Light pulses beamed inside brain can activate deep-rooted nerve cells, finds study providing new hope to treat epilepsy

Due to an extra-sensitive molecule inside monkeys' brains, deep-rooted nerve cells react to dim light

Monkey
Monkey's brain is sensitive to external control through light. Pixabay

Due to new kinds of light-sensitive protein inside monkey brains, scientists found that blue light triggered off deep-rooted nerve cells inside their heads. On the other hand, orange light stopped that extra activity. When light pulses were beamed from outside a monkey's head, it was found to activate nerve cells much inside its brain. The experiment was considered to be a sort of external control that was outlined on October 20 at the annual meeting of the Society for Neuroscience. Someday, it might support scientific efforts to treat cognitive disorder such as epilepsy.

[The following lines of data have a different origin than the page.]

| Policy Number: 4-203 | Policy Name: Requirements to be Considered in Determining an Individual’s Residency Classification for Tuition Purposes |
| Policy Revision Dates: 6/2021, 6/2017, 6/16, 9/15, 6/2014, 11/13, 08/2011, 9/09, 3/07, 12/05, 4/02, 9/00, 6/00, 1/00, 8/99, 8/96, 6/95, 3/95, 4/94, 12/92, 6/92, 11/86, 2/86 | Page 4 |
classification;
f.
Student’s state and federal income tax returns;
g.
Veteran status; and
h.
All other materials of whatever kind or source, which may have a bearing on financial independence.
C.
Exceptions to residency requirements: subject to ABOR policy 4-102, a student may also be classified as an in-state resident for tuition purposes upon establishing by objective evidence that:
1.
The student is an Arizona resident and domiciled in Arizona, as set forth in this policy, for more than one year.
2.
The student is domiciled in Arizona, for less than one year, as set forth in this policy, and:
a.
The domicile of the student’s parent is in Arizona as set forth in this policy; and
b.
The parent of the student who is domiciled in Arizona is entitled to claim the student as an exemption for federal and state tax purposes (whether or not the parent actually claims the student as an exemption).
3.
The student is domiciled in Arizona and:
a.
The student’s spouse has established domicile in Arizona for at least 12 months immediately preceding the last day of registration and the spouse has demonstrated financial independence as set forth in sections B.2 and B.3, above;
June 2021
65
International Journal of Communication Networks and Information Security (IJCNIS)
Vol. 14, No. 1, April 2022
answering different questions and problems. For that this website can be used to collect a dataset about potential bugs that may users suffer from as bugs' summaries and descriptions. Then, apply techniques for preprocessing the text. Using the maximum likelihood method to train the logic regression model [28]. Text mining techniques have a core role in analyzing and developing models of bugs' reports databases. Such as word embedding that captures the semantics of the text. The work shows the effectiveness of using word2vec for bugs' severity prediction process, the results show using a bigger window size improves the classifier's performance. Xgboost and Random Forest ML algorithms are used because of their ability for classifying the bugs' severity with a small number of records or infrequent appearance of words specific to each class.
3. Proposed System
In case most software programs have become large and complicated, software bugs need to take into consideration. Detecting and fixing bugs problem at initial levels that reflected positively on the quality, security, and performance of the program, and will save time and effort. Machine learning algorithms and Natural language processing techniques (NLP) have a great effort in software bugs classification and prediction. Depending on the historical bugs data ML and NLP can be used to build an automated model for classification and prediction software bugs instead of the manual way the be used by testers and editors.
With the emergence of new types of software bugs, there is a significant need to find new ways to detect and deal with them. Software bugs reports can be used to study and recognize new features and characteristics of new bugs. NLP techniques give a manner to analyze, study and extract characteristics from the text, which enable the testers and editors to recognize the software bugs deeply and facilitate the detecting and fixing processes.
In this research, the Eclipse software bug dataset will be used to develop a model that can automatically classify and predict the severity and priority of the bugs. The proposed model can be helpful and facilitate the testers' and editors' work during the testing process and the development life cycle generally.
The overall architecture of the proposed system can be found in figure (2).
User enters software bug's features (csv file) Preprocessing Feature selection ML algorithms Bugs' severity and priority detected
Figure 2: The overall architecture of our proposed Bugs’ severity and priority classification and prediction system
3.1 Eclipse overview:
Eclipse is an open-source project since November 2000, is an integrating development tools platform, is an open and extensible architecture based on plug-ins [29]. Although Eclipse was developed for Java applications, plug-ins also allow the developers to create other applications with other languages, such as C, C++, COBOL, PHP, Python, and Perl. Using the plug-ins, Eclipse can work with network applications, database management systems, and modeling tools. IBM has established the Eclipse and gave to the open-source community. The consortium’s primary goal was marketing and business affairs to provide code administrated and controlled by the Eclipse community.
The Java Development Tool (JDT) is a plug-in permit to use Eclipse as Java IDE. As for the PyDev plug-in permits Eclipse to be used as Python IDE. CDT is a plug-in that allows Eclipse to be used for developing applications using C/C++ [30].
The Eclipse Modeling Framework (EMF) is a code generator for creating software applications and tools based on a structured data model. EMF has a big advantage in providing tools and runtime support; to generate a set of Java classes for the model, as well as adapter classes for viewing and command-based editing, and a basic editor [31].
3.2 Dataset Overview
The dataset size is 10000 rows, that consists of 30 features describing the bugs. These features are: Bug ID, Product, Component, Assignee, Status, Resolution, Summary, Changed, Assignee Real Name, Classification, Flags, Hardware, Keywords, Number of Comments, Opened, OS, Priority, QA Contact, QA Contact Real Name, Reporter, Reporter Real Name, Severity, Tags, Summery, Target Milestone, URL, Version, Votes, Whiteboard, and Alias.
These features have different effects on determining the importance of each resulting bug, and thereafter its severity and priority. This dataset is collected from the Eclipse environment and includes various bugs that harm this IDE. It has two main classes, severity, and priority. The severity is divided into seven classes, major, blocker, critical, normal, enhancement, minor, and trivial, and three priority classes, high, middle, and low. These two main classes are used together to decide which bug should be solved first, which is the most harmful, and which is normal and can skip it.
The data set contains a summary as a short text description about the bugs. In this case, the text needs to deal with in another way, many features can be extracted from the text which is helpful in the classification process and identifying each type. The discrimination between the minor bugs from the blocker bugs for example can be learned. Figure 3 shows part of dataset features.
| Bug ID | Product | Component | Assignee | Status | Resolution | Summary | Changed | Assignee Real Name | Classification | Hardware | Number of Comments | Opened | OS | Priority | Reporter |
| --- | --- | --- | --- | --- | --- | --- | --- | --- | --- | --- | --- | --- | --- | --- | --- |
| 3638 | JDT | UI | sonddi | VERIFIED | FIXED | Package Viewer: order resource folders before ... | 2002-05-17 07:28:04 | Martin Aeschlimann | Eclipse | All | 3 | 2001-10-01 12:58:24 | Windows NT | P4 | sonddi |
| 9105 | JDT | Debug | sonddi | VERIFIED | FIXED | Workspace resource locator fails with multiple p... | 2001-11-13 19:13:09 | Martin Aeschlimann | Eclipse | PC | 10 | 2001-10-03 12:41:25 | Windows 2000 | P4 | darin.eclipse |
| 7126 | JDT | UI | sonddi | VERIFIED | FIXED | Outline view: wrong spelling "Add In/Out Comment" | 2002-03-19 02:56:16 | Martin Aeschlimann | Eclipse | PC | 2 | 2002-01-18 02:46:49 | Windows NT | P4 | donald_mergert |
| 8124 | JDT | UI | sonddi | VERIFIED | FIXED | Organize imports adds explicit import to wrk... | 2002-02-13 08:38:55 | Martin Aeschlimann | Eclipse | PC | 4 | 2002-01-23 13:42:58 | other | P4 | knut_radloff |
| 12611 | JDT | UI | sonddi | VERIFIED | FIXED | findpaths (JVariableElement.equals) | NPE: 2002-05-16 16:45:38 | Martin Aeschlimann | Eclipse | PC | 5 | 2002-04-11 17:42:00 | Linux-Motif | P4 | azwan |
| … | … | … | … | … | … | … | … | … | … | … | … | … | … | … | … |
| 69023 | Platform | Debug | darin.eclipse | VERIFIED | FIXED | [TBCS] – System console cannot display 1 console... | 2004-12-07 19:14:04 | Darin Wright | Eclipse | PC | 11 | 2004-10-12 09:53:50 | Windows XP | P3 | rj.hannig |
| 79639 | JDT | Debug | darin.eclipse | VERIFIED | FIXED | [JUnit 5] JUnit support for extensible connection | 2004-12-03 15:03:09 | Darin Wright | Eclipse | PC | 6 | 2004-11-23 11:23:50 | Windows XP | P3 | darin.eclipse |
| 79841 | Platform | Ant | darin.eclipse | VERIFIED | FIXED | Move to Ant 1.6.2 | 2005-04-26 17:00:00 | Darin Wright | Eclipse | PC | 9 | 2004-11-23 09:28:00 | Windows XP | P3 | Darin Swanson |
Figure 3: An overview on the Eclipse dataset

If nerve cell behaviour can be controlled with light, which is a well-known method named optogenetics, it would need thin optical fibres that should be implanted inside the brain. This biological technique uses light to control cells within living tissues, mostly neurons, which have been genetically modified to express light-sensitive ion channels. This is an important neuromodulation method that leverages various techniques right from optics and genetics in order to manage the activities of neurons within living tissues inside mobile animals.

These manipulation effects can be monitored in real-time, with the central reagents being light-sensitive proteins. However, these might lead to infections, inflammation and tissue damage, according to study coauthor Diego Mendoza-Halliday of MIT. Being an expert in optogenetics, Diego Mendoza-Halliday explains his work: "My research uses high-end electrophysiological and optogenetic techniques in non-human primates to examine the brain's mechanisms underlying visual attention, working memory, and their interaction, at the level of individual neurons, neuronal ensembles, and across multiple brain areas."

Epilepsy
Representational picture of stroke Pixabay

His team made a novel light-responsive molecule, called SOUL. It was used to identify extra dim light. The SOUL was injected into macaque monkeys' brains. Following that, the researchers beamed some blue light through a hole in the skull. This activated SOUL-containing neurons, embedded almost 5.8 millimetres in the brain. On the other hand, one dose of orange light put a stop to it. While SOUL is not able to sense light that is beaming through the macaques' skulls, the system works through the skull in mice, according to the scientists.

If LEDs are embedded within human skulls, they might someday be able to administer brain diseases. This kind of system could temporarily abort nerve cells gearing up to erupt into an epileptic seizure. "This is basically scooping out a piece of brain and then putting it back in a few seconds later," when the risk of undergoing a seizure has reduced significantly, said Mendoza-Halliday.